Dans un pays sur lequel s'acharnent la crise, la grippe A et la violence, de plus en plus de Mexicains s'épanouissent en battant des records. Que ce soit le plus grand hot-dog du monde ou une chorégraphie de 13 000 personnes, la réalisation d'exploits hors du commun est en vogue, nous explique notre collaboratrice.

Deux heures et 50 minutes suspendu en l'air par des crochets perforant son dos: c'est le tour de force réalisé par le Mexicain Jorge Castro, artiste tatoueur de profession et détenteur du record de suspension corporelle.

Cet homme qui a huit piercings dans le visage et la langue coupée en deux dans le sens de la longueur avoue être en permanence «à la recherche de l'extrême».

«Je bats des records pour repousser les limites de mon corps», explique-t-il dans son petit atelier de tatouages, en montrant une vidéo où il tire une camionnette de plusieurs tonnes à l'aide de tiges de métal plantées dans ses bras.

L'histoire de Jorge Castro relèverait de l'anecdote s'il n'y avait de plus en plus de Mexicains obsédés par les records. «Il y a un véritable boom dans ce pays», affirme Carlos Martinez, qui travaille à titre de juge pour l'organisation Guinness.

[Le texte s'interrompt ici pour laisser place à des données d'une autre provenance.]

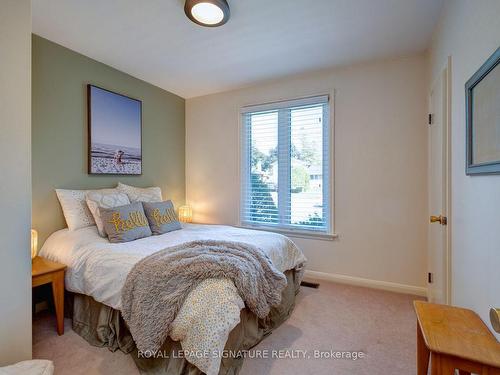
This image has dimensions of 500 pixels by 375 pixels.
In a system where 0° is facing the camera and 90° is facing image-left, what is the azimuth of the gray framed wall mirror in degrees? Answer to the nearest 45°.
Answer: approximately 90°

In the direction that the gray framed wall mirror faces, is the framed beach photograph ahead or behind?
ahead

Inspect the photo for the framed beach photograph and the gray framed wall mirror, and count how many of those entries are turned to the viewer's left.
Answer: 1

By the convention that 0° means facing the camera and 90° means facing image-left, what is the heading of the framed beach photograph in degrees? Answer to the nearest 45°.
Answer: approximately 315°
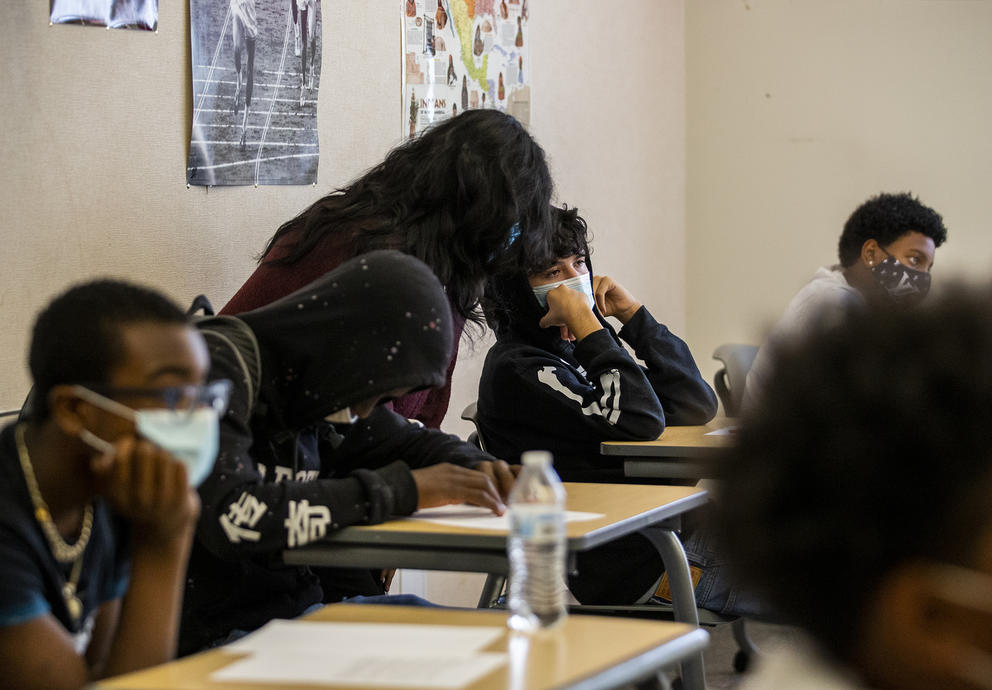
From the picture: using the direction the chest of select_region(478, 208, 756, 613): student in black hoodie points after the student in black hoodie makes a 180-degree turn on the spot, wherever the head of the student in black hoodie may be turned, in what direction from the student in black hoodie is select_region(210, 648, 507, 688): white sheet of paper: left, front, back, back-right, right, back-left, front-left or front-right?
back-left

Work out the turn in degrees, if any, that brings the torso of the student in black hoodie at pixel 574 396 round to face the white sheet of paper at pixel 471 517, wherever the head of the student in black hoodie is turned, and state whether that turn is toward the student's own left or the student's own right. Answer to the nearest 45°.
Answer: approximately 45° to the student's own right

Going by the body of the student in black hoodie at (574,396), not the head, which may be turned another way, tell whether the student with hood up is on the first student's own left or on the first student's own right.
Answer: on the first student's own right

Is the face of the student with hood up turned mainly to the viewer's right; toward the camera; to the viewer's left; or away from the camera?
to the viewer's right

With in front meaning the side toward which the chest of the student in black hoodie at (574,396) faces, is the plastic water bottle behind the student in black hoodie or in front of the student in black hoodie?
in front

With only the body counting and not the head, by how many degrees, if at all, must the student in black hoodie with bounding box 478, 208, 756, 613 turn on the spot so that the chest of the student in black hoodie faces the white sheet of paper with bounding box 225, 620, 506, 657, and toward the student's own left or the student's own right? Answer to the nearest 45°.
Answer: approximately 45° to the student's own right
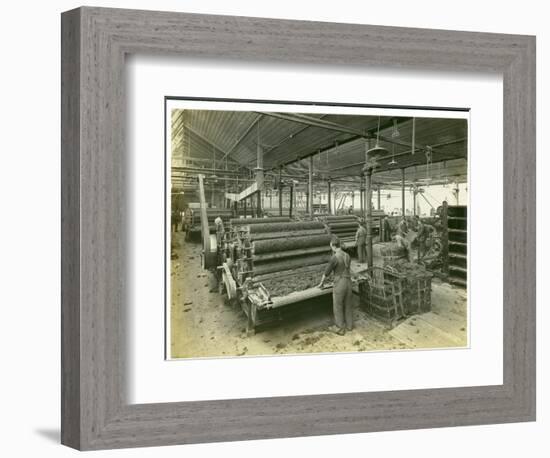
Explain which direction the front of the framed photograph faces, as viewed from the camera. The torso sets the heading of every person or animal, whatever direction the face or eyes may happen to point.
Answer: facing the viewer and to the right of the viewer
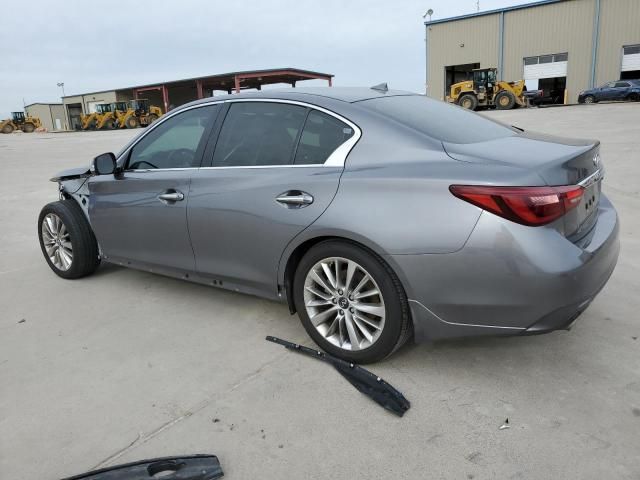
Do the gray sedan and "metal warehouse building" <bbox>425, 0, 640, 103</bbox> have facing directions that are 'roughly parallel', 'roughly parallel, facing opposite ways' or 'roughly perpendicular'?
roughly perpendicular

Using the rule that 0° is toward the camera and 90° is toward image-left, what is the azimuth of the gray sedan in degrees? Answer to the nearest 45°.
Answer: approximately 135°

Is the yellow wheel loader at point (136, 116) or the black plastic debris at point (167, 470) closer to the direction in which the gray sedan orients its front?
the yellow wheel loader

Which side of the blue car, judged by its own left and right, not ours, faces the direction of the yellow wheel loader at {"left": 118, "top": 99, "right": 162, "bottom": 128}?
front

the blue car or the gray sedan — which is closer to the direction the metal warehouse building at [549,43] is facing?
the gray sedan

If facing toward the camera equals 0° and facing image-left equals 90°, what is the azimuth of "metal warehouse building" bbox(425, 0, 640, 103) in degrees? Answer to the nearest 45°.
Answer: approximately 45°

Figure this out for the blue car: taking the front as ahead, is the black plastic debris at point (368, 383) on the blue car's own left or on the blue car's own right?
on the blue car's own left

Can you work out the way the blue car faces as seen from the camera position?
facing to the left of the viewer
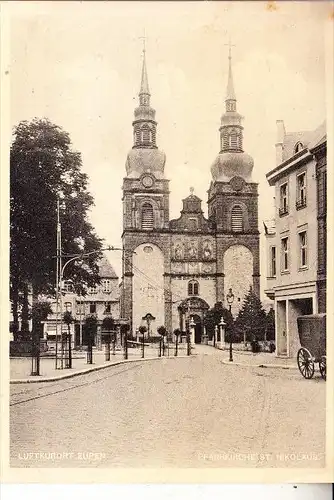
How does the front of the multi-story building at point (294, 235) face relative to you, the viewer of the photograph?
facing the viewer and to the left of the viewer

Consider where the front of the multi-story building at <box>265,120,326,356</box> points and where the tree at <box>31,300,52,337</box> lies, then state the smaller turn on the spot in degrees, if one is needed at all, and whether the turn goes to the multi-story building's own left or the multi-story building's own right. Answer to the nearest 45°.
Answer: approximately 45° to the multi-story building's own right

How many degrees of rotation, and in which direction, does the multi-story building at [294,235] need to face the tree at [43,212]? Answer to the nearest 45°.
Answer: approximately 45° to its right
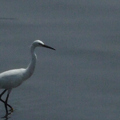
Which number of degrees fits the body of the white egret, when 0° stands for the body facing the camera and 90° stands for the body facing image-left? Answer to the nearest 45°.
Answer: approximately 270°
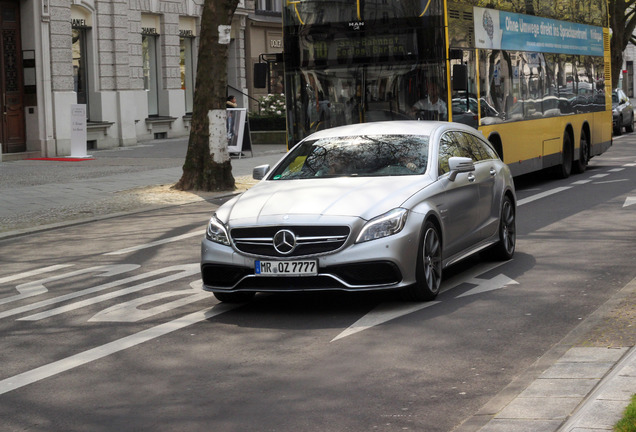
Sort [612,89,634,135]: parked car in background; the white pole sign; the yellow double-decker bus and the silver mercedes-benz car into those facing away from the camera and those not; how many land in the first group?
0

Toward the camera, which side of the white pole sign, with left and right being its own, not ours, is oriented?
front

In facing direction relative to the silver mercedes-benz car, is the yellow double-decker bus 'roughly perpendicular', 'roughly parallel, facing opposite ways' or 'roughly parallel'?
roughly parallel

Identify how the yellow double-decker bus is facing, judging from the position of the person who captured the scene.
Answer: facing the viewer and to the left of the viewer

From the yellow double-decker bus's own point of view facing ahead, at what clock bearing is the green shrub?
The green shrub is roughly at 4 o'clock from the yellow double-decker bus.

Il homologue des records dans toute l'Amérique latine, mais il admet passer la plupart de son temps au Mexique.

De mémoire, il cite quelques exploits auxquels il a récemment assistés au sud du Rio Grande: un tournoi de football avec 172 692 joueurs répartis en 10 457 équipes, un défilé de mode sur un podium de plus d'un kilomètre, ou encore le plus long marathon de discours, soit 3 jours et 45 minutes de palabres.

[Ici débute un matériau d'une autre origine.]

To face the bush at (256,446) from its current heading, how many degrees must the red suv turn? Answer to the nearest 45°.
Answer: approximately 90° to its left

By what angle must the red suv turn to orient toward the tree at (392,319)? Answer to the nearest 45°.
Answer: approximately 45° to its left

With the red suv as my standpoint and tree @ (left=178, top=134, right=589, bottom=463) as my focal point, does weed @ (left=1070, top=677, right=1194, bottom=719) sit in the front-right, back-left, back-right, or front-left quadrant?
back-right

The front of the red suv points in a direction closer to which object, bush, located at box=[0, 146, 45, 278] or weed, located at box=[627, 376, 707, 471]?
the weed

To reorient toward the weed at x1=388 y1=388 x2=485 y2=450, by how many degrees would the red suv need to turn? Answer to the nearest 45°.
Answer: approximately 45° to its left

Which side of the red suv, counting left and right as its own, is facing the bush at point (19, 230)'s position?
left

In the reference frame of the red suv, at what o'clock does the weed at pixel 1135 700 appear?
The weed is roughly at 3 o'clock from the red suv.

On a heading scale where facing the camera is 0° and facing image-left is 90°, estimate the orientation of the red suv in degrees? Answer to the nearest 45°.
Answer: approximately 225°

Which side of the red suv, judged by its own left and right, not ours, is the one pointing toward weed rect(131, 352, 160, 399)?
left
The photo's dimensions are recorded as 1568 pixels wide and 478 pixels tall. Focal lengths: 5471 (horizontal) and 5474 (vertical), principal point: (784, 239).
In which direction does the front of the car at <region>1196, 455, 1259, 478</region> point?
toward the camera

Les Mexicains se sont aussi spécialisés dans les performances culinaires: le plus grand gâteau au fromage, le plus grand sandwich, la plus grande boulette de viande et, bien sûr, le plus grand taco, emblème de la gastronomie nationale...

Dans «le pays le plus surréaliste du monde», disait André Breton, chaque prouesse contient une dose d'excentricité. Hector Jackson, par exemple, est devenu le plus célèbre imitateur mexicain de Michael Jackson après avoir, le 29 août dernier, jour de l'anniversaire de feu son idole, fait danser sur une chorégraphie de sa création 13 597 personnes au rythme de la chanson Thriller en plein centre de Mexico.

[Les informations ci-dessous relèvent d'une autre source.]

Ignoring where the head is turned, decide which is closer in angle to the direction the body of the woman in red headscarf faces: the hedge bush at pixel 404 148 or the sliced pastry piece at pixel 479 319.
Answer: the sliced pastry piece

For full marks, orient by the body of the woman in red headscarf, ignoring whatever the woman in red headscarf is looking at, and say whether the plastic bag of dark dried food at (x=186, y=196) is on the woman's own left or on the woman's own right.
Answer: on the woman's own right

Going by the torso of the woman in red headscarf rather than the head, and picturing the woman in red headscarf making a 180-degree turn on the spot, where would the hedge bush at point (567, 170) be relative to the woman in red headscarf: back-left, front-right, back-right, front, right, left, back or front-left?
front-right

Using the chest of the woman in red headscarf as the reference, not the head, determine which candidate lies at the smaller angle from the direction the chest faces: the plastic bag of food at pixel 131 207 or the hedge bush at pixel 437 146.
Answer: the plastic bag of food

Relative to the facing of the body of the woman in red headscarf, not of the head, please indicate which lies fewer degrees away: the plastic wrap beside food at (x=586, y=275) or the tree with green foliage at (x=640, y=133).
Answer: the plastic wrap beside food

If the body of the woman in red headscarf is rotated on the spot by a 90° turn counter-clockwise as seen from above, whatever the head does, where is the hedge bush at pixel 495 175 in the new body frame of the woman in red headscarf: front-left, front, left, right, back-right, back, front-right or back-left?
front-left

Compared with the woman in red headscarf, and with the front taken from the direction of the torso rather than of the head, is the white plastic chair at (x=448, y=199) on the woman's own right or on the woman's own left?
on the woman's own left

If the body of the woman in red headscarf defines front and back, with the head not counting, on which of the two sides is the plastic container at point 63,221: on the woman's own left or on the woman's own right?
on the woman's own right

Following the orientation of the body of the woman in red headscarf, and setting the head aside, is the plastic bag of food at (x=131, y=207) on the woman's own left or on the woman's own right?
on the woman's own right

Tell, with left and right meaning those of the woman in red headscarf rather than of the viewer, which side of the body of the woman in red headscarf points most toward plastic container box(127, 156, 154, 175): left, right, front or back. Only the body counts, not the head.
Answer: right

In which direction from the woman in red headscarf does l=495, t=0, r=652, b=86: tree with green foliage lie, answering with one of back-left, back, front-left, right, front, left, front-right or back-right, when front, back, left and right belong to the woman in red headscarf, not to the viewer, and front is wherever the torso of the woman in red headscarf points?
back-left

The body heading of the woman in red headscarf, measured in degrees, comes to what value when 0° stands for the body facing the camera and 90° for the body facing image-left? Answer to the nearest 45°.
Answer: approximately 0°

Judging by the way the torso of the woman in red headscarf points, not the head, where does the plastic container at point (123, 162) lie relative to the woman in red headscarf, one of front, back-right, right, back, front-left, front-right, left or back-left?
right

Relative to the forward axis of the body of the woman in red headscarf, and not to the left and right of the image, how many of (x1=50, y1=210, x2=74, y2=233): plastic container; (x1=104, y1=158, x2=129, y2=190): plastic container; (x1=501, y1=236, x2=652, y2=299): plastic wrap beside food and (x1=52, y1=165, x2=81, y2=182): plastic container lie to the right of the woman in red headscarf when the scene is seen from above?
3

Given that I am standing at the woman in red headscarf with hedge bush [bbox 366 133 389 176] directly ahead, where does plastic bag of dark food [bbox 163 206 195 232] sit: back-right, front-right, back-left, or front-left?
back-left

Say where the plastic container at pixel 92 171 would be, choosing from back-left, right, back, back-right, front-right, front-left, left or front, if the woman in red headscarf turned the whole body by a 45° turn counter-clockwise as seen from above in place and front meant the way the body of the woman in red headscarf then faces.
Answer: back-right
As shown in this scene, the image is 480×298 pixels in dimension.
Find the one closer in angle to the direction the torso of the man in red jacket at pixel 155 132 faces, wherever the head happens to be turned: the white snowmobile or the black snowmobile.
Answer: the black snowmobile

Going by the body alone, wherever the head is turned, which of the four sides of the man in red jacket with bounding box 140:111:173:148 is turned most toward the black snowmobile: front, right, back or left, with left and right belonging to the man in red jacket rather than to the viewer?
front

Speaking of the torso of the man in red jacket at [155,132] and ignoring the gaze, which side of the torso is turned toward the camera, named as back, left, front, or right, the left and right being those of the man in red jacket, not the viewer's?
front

«Le record m'a apporté une notoriété que je n'aurais jamais osé espérer. On m'appelle constamment pour des spectacles privés», raconte le jeune Hector, alors qu'il enseigne à un groupe d'adolescents à danser comme Michael.

«C'est une grande ville où se passent de grandes choses: c'est le message que nous voulons envoyer au monde entier», indique Alejandro Rojas, secrétaire du tourisme à la mairie de la capitale, qui s'est directement engagé dans l'organisation de plusieurs records. Y compris celui de Thriller et, avant cela, le baiser collectif qui avait réuni 39 879 personnes s'embrassant simultanément le jour de la Saint-Valentin sur le Zocalo, l'immense place de Mexico.

C'est aussi là que le photographe américain Spencer Tunick avait réuni plus de 18 000 personnes nues en 2007. La deuxième plus grande place du monde devrait être rebaptisée «la place de tous les records»: un espace hors norme où tous les excès sont permis.